*** Dataset records

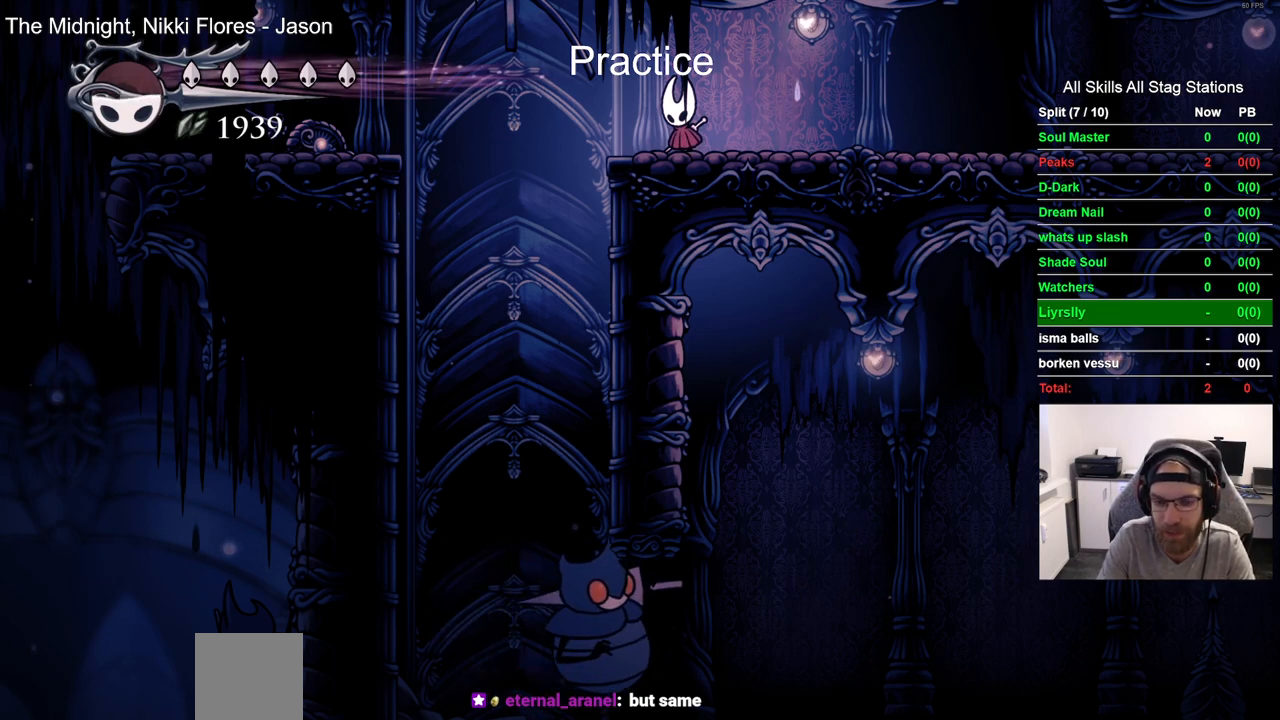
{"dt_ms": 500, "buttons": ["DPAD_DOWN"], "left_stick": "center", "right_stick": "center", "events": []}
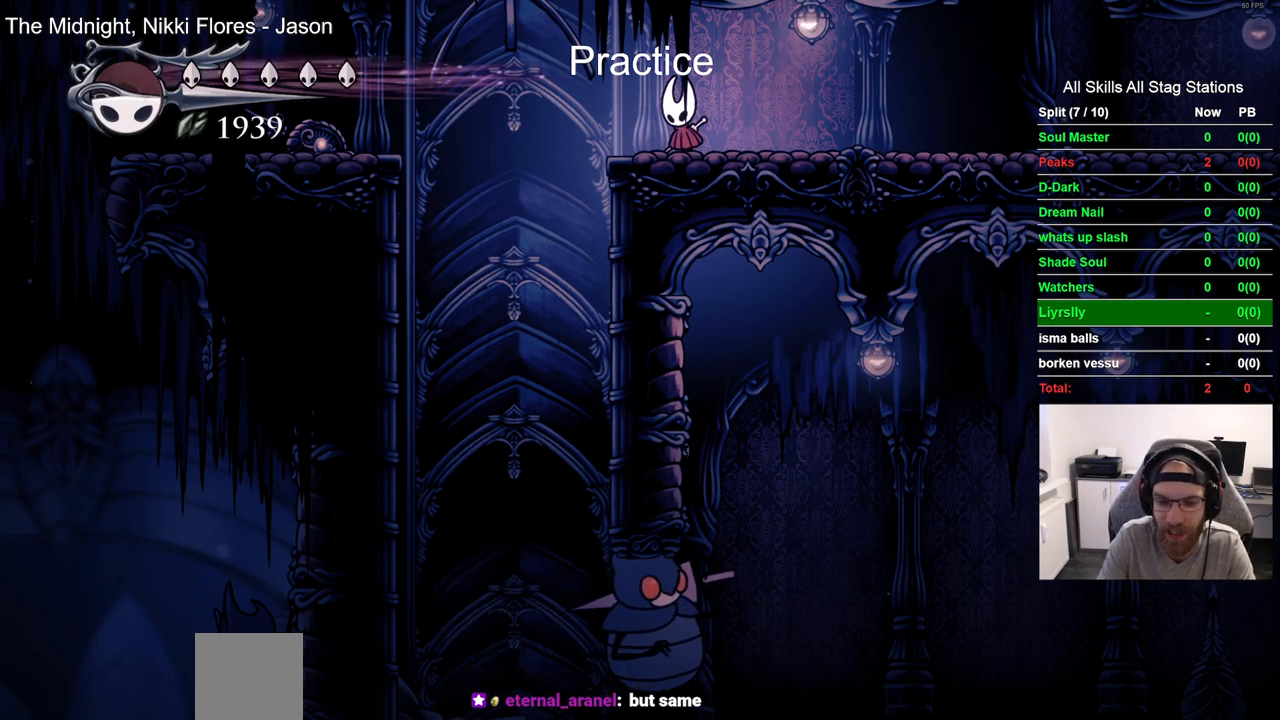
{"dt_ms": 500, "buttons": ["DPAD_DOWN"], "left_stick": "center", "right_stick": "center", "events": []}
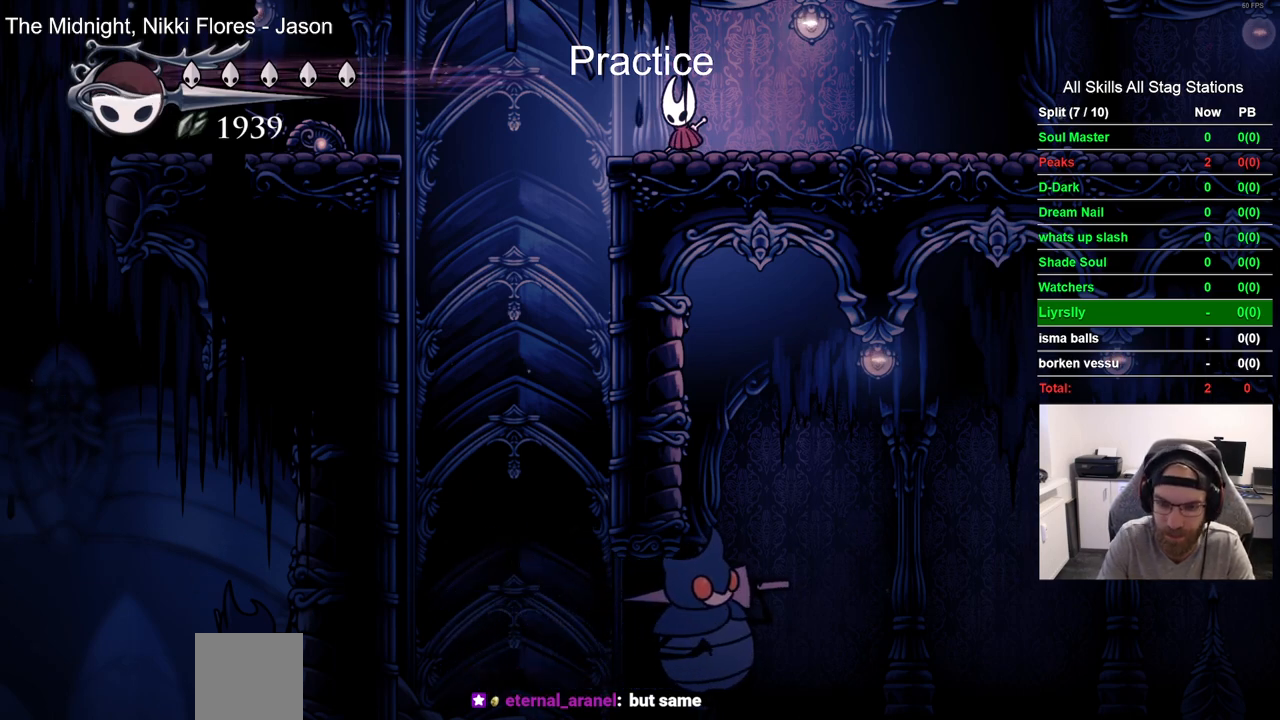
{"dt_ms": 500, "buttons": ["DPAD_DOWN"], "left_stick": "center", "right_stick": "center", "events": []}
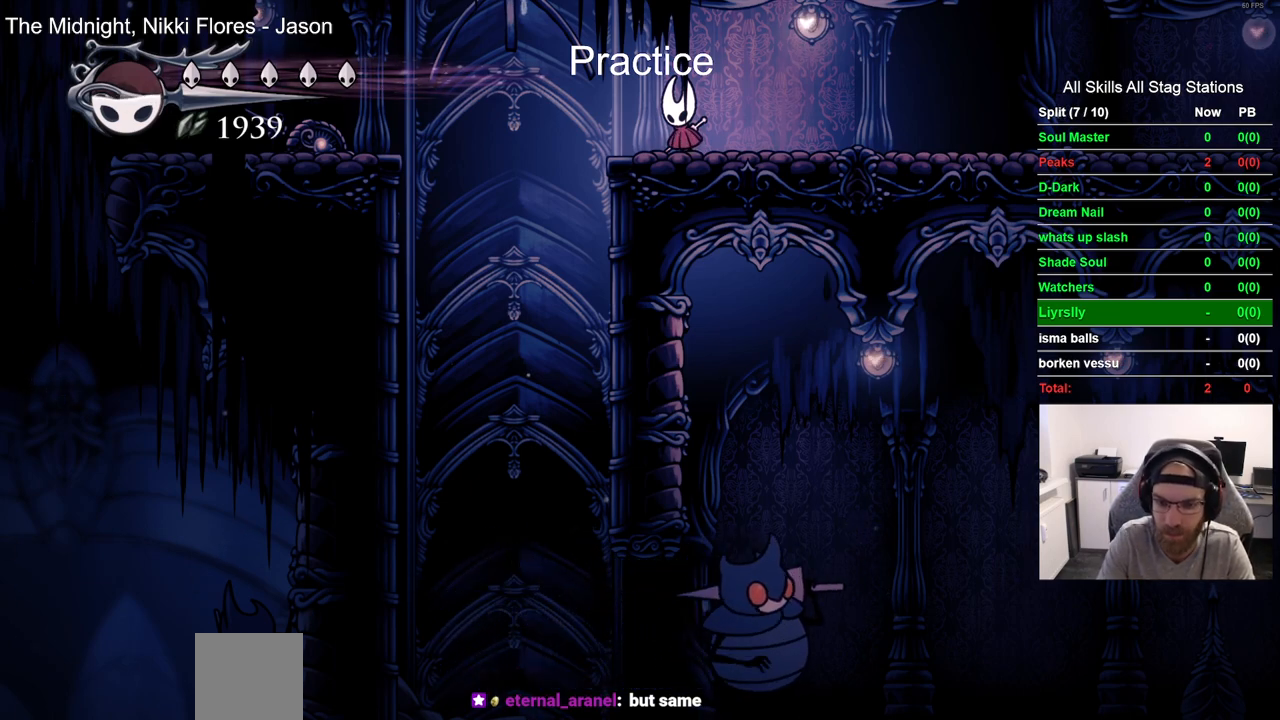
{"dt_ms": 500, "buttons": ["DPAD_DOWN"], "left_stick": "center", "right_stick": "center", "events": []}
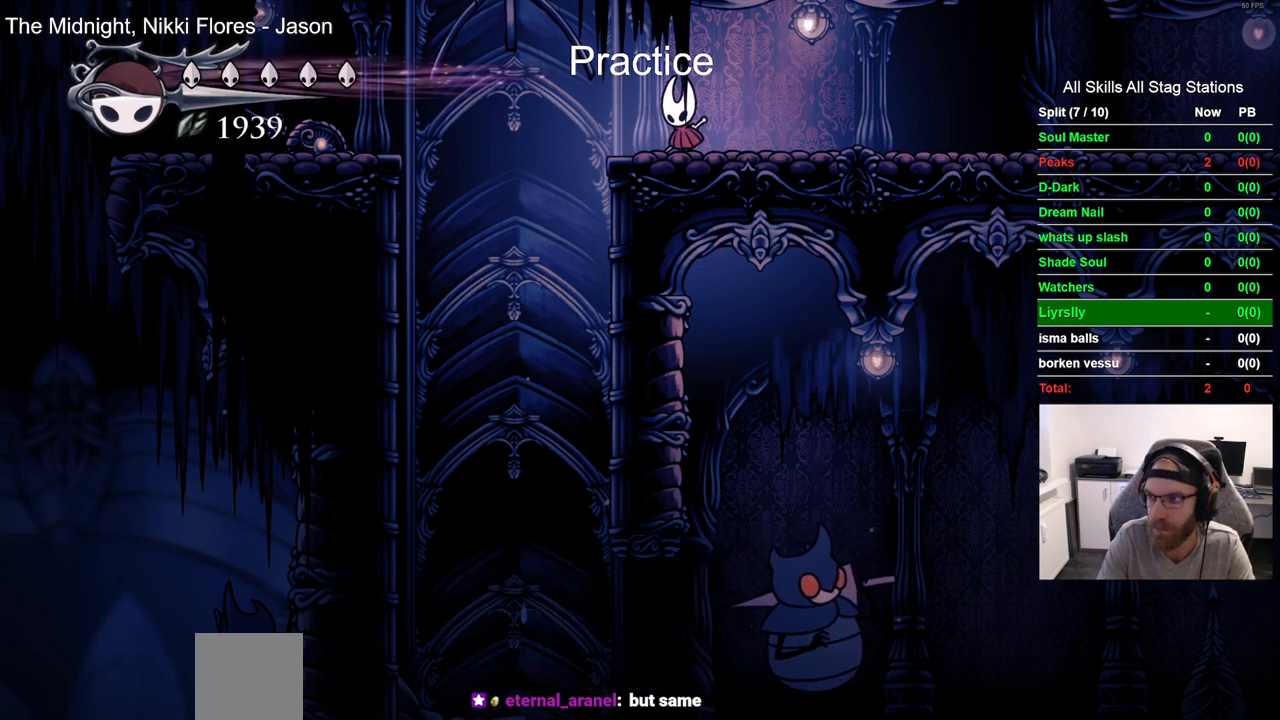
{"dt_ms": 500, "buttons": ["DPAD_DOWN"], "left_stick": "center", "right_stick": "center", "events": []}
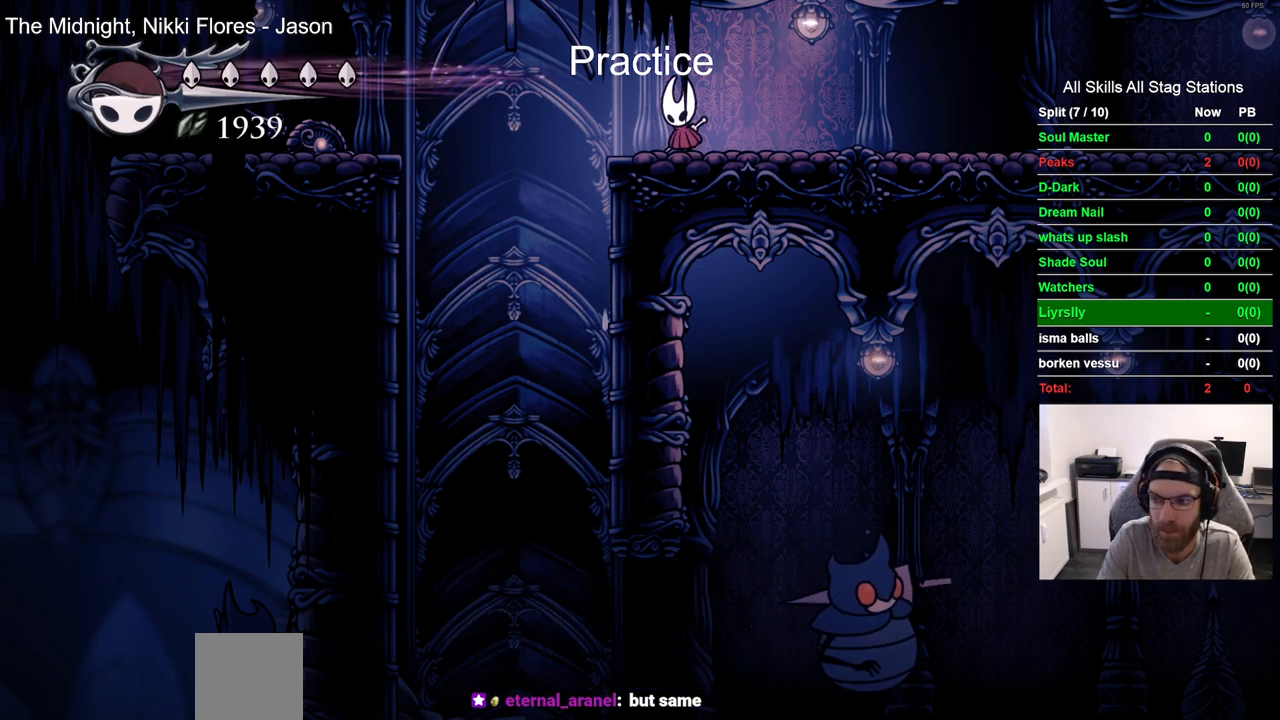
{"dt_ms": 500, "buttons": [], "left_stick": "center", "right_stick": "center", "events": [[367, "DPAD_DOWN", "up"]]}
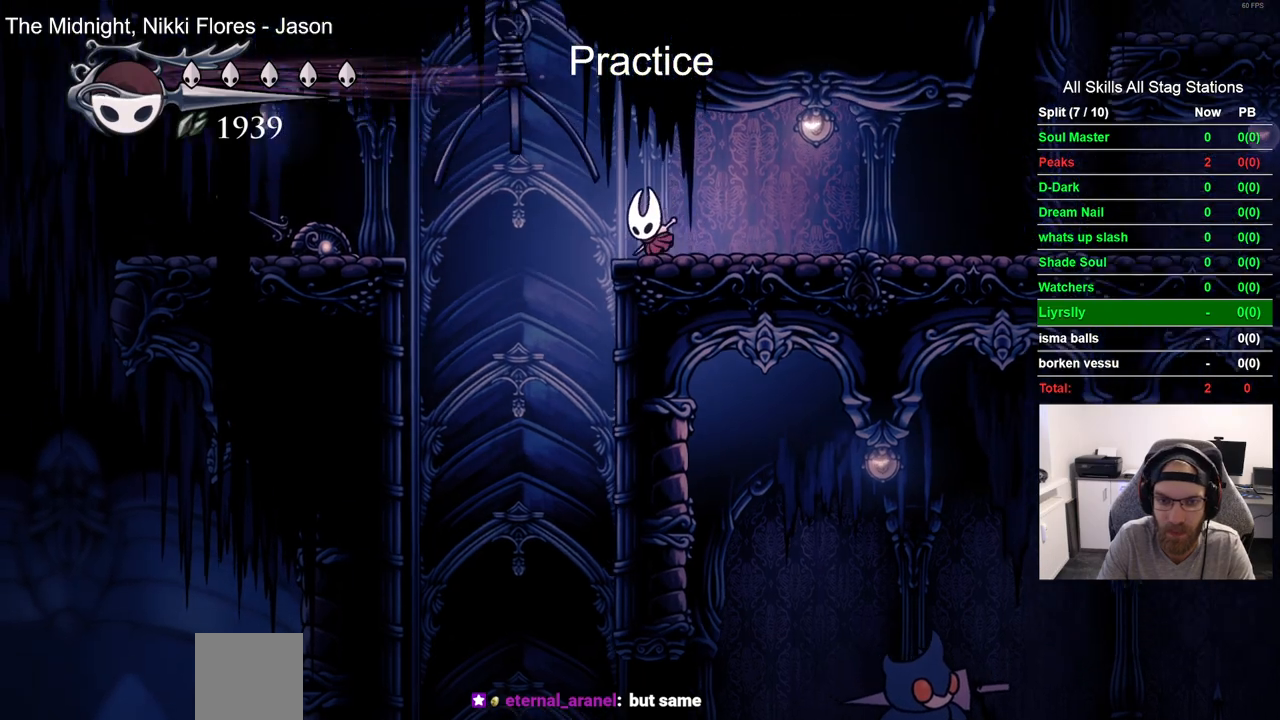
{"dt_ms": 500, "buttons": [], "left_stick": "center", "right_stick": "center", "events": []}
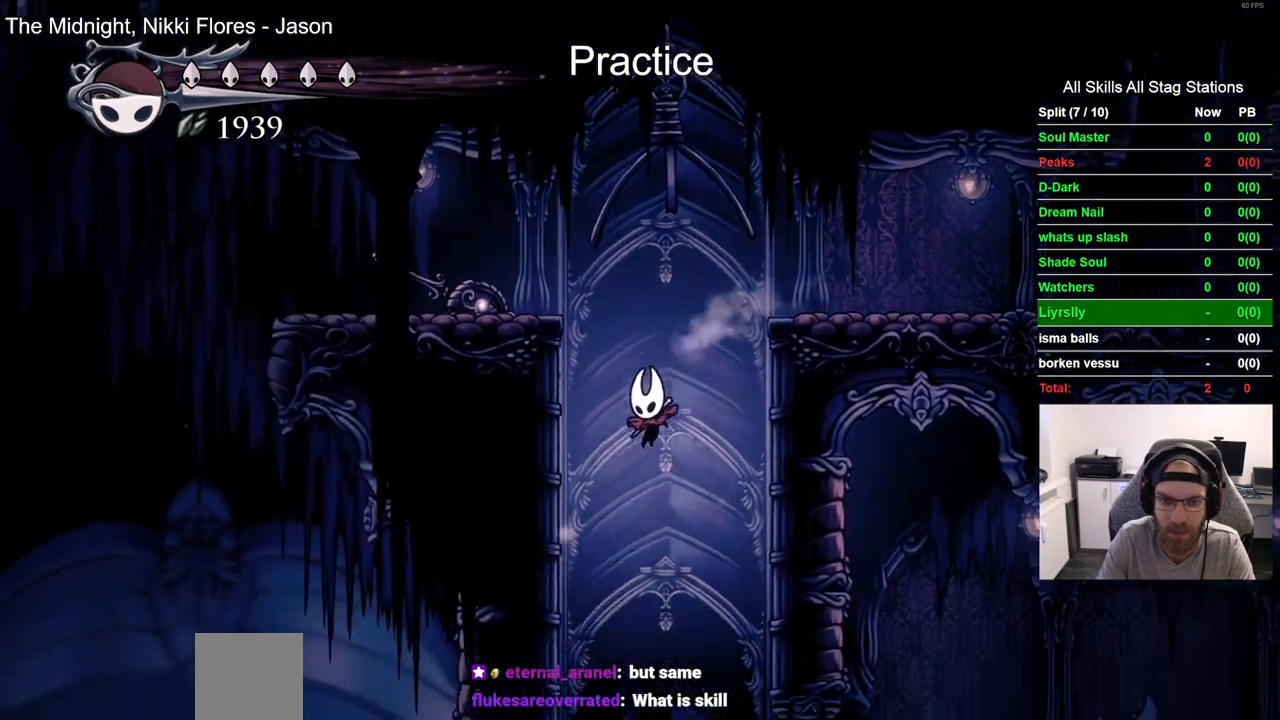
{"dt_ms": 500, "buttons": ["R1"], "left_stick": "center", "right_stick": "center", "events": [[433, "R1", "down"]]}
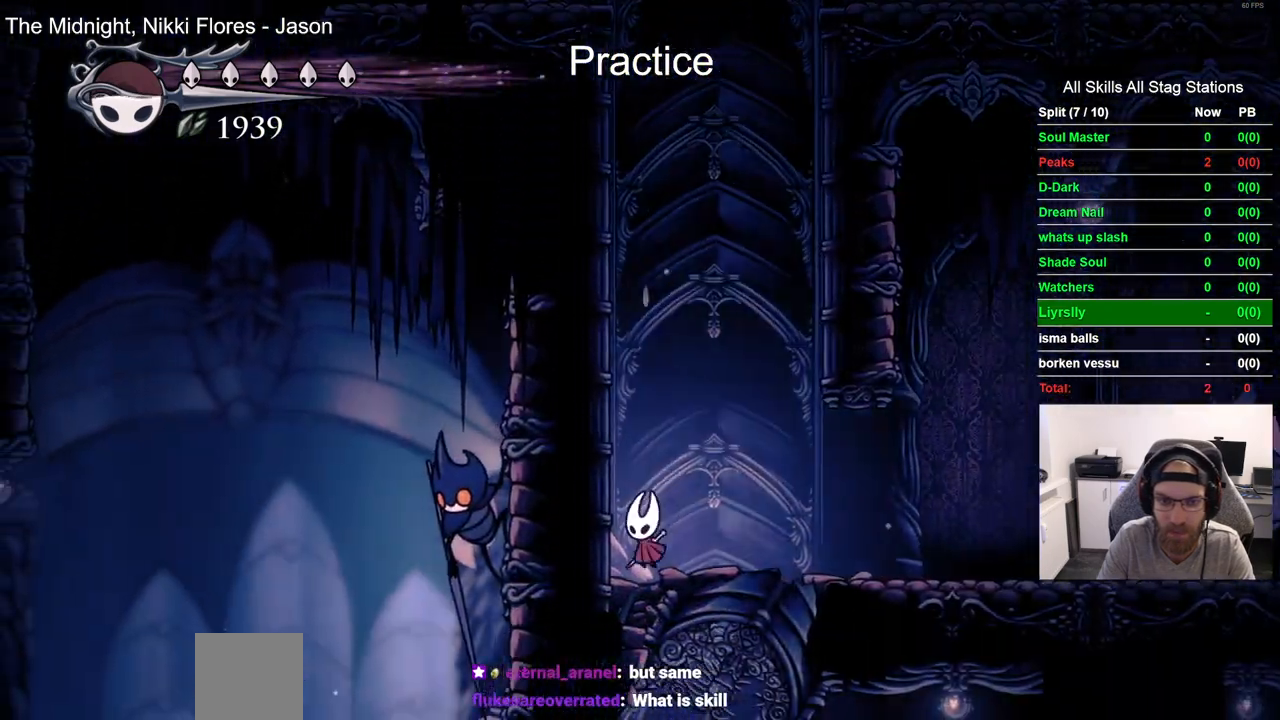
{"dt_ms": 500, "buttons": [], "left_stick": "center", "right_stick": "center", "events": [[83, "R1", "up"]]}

******

Would you give the data above again word for word, minus the pictures?

{"dt_ms": 500, "buttons": ["DPAD_DOWN"], "left_stick": "center", "right_stick": "center", "events": []}
{"dt_ms": 500, "buttons": ["DPAD_DOWN"], "left_stick": "center", "right_stick": "center", "events": []}
{"dt_ms": 500, "buttons": ["DPAD_DOWN"], "left_stick": "center", "right_stick": "center", "events": []}
{"dt_ms": 500, "buttons": ["DPAD_DOWN"], "left_stick": "center", "right_stick": "center", "events": []}
{"dt_ms": 500, "buttons": ["DPAD_DOWN"], "left_stick": "center", "right_stick": "center", "events": []}
{"dt_ms": 500, "buttons": [], "left_stick": "center", "right_stick": "center", "events": [[367, "DPAD_DOWN", "up"]]}
{"dt_ms": 500, "buttons": [], "left_stick": "center", "right_stick": "center", "events": []}
{"dt_ms": 500, "buttons": ["R1"], "left_stick": "center", "right_stick": "center", "events": [[433, "R1", "down"]]}
{"dt_ms": 500, "buttons": [], "left_stick": "center", "right_stick": "center", "events": [[83, "R1", "up"]]}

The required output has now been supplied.